ISSUE:  SDDC Manager UI never loads up as known Hosts file is corrupted “KNOWN_HOST_RETRIEVAL_FAILURE”

Symptoms:

/var/log/vmware/vcf/sddc-manager-ui-app/sddcManagerServer.log:

====================
Object.maximumInitializationPscError (/opt/vmware/vcf/sddc-manager-ui-app/server/src/errors/VCFError.js:100:5)\n at attemptPSCInitWithRetry (/opt/vmware/vcf/sddc-manager-ui-app/server/src/services/pscUtils.js:117:38)\n at runMicrotasks (<anonymous>)\n at processTicksAndRejections (internal/process/task_queues.js:97:5) {\n jse_shortmsg: ‘Maximum number of PSC Initilization attempts reached. Canceling’,\n jse_cause: VCFError [VError]: Failed to initiate PSC: Primary psc init failed and failover psc init also failed: Unable to retrieve iDP Metadata: 500 – \”\\\”Failed to establish SSH session to vcs01..\\\”\”\n at Object.initiatePscError (/opt/vmware/vcf/sddc-manager-ui-app/server/src/errors/VCFError.js:100:5)\n at attemptPSCInit (/opt/vmware/vcf/sddc-manager-ui-app/server/src/services/pscUtils.js:76:26)\n at runMicrotasks (<anonymous>)\n at processTicks

====================

Workaround/Solution:

We see, the issue here was that /etc/vmware/vcf/commonsvcs/known_hosts were somehow corrupted.
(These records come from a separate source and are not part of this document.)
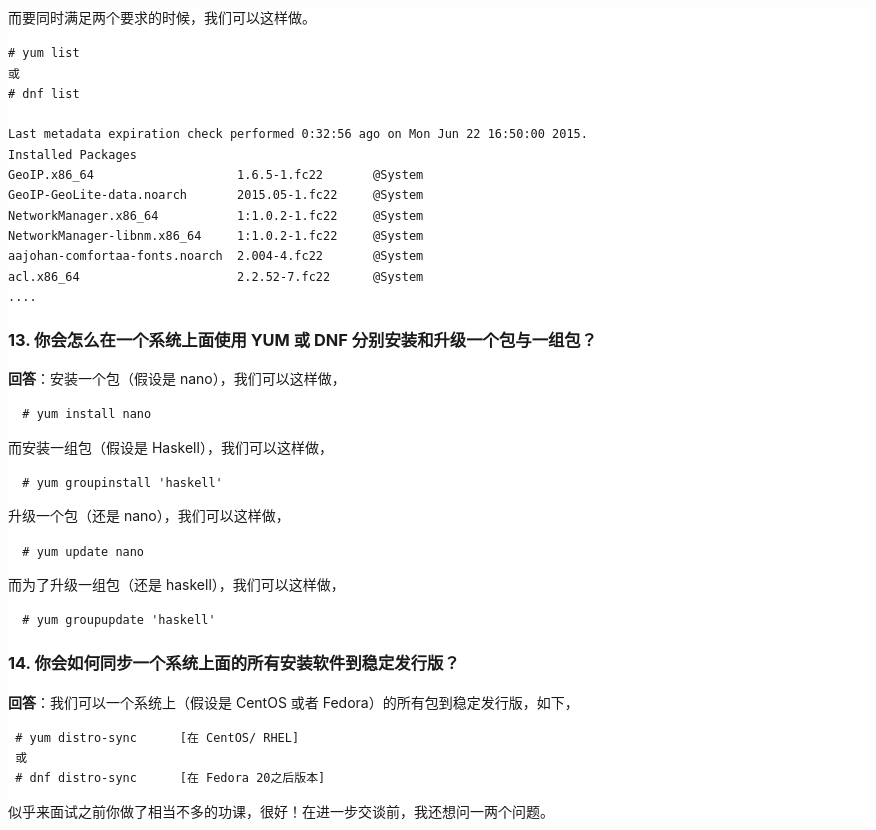 而要同时满足两个要求的时候，我们可以这样做。

    # yum list
    或
    # dnf list

    Last metadata expiration check performed 0:32:56 ago on Mon Jun 22 16:50:00 2015.
    Installed Packages
    GeoIP.x86_64                    1.6.5-1.fc22       @System
    GeoIP-GeoLite-data.noarch       2015.05-1.fc22     @System
    NetworkManager.x86_64           1:1.0.2-1.fc22     @System
    NetworkManager-libnm.x86_64     1:1.0.2-1.fc22     @System
    aajohan-comfortaa-fonts.noarch  2.004-4.fc22       @System
    acl.x86_64                      2.2.52-7.fc22      @System
    ....

### 13. 你会怎么在一个系统上面使用 YUM 或 DNF 分别安装和升级一个包与一组包？ ###

**回答**：安装一个包（假设是 nano），我们可以这样做，

	  # yum install nano

而安装一组包（假设是 Haskell），我们可以这样做，

	  # yum groupinstall 'haskell'

升级一个包（还是 nano），我们可以这样做，

	  # yum update nano

而为了升级一组包（还是 haskell），我们可以这样做，

   	  # yum groupupdate 'haskell'

### 14. 你会如何同步一个系统上面的所有安装软件到稳定发行版？ ###

**回答**：我们可以一个系统上（假设是 CentOS 或者 Fedora）的所有包到稳定发行版，如下，

	 # yum distro-sync		[在 CentOS/ RHEL]
	 或
	 # dnf distro-sync		[在 Fedora 20之后版本]

似乎来面试之前你做了相当不多的功课，很好！在进一步交谈前，我还想问一两个问题。
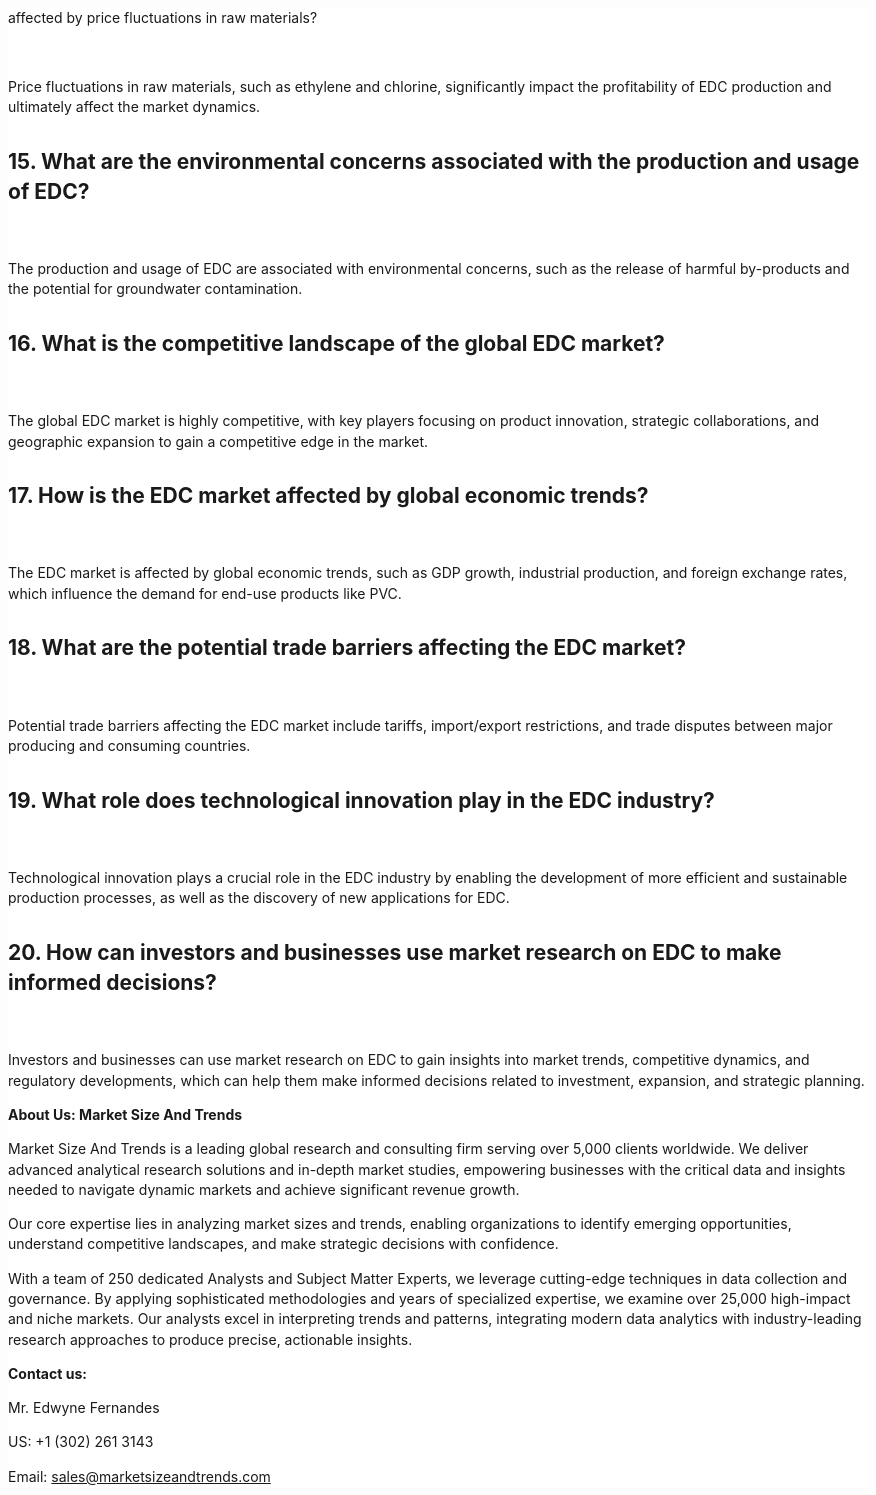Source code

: affected by price fluctuations in raw materials?</h1> <p>&nbsp;</p><p>Price fluctuations in raw materials, such as ethylene and chlorine, significantly impact the profitability of EDC production and ultimately affect the market dynamics.</p> <h2>15. What are the environmental concerns associated with the production and usage of EDC?</h1> <p>&nbsp;</p><p>The production and usage of EDC are associated with environmental concerns, such as the release of harmful by-products and the potential for groundwater contamination.</p> <h2>16. What is the competitive landscape of the global EDC market?</h1> <p>&nbsp;</p><p>The global EDC market is highly competitive, with key players focusing on product innovation, strategic collaborations, and geographic expansion to gain a competitive edge in the market.</p> <h2>17. How is the EDC market affected by global economic trends?</h1> <p>&nbsp;</p><p>The EDC market is affected by global economic trends, such as GDP growth, industrial production, and foreign exchange rates, which influence the demand for end-use products like PVC.</p> <h2>18. What are the potential trade barriers affecting the EDC market?</h1> <p>&nbsp;</p><p>Potential trade barriers affecting the EDC market include tariffs, import/export restrictions, and trade disputes between major producing and consuming countries.</p> <h2>19. What role does technological innovation play in the EDC industry?</h1> <p>&nbsp;</p><p>Technological innovation plays a crucial role in the EDC industry by enabling the development of more efficient and sustainable production processes, as well as the discovery of new applications for EDC.</p> <h2>20. How can investors and businesses use market research on EDC to make informed decisions?</h1> <p>&nbsp;</p><p>Investors and businesses can use market research on EDC to gain insights into market trends, competitive dynamics, and regulatory developments, which can help them make informed decisions related to investment, expansion, and strategic planning.</p></body></html></p><p><strong>About Us:&nbsp;Market Size And Trends</strong></p><p>Market Size And Trends&nbsp;is a leading global research and consulting firm serving over 5,000 clients worldwide. We deliver advanced analytical research solutions and in-depth market studies, empowering businesses with the critical data and insights needed to navigate dynamic markets and achieve significant revenue growth.</p><p>Our core expertise lies in analyzing market sizes and trends, enabling organizations to identify emerging opportunities, understand competitive landscapes, and make strategic decisions with confidence.</p><p>With a team of 250 dedicated Analysts and Subject Matter Experts, we leverage cutting-edge techniques in data collection and governance. By applying sophisticated methodologies and years of specialized expertise, we examine over 25,000 high-impact and niche markets. Our analysts excel in interpreting trends and patterns, integrating modern data analytics with industry-leading research approaches to produce precise, actionable insights.</p><p><strong>Contact us:</strong></p><p>Mr. Edwyne Fernandes</p><p>US: +1 (302) 261 3143</p><p>Email: <a href="mailto:sales@marketsizeandtrends.com">sales@marketsizeandtrends.com</a>&nbsp;</p>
SDDC APIs make use of this file when connecting with components.
As the file was unusable, connections to the Management VC from SDDC via API were failing, causing the UI to fail.

  1. Take a snapshot of the SDDC Manager VM through vCenter UI.
  2. SSH to SDDC Manager using vcf and then root. 
  3. Take a backup of the known_hosts files.
  4. Run the below 2 commands on the SDDC manager:

cp -rf /home/vcf/.ssh/known_hosts /home/vcf/.ssh/known_hosts.BACKUP

cp -rf /etc/vmware/vcf/commonsvcs/known_hosts/etc/vmware/vcf/commonsvcs/known_hosts.BACKUP

5. Next step is to check entries are missing from the known_hosts file in SDDC Manager or is it corrupted but running the below command:

root@sddcmgr [ ~ ]# curl localhost/appliancemanager/ssh/knownHosts | json_pp

Output:

  % Total    % Received % Xferd  Average Speed   Time    Time     Time  Current
                                 Dload  Upload   Total   Spent    Left  Speed
100   423    0   423    0     0   5788      0 --:--:-- --:--:-- --:--:--  5875
{
   "causes" : [
      {
         "message" : "com.jcraft.jsch.JSchException: fromBase64: invalid base64 data",
         "type" : "java.lang.RuntimeException"
      },
      {
         "message" : "fromBase64: invalid base64 data",
         "type" : "com.jcraft.jsch.JSchException"
      },
      {
         "type" : "java.lang.ArrayIndexOutOfBoundsException"
      }
   ],
   "message" : "Not able to retrieve known hosts details. Please check the logs.",
   "arguments" : [],
   "errorCode" : "KNOWN_HOST_RETRIEVAL_FAILURE",
   "referenceToken" : "CND804"
}

6. We could see that the /home/vcf.ssh/known_hosts file contained all vCenter entries so we replaced below file:

/etc/vmware/vcf/commonsvcs/known_hosts file with the contents of the /home/vcf.ssh/known_hosts file

7. Run the below command to check what comes up in the API output:

curl localhost/appliancemanager/ssh/knownHosts

{
         “host” : “192.168.1.221”,
         “keyType” : “ssh-rsa”,
         “key” : XXXX

}

8. Reboot the SDDC manager and your UI should get loaded.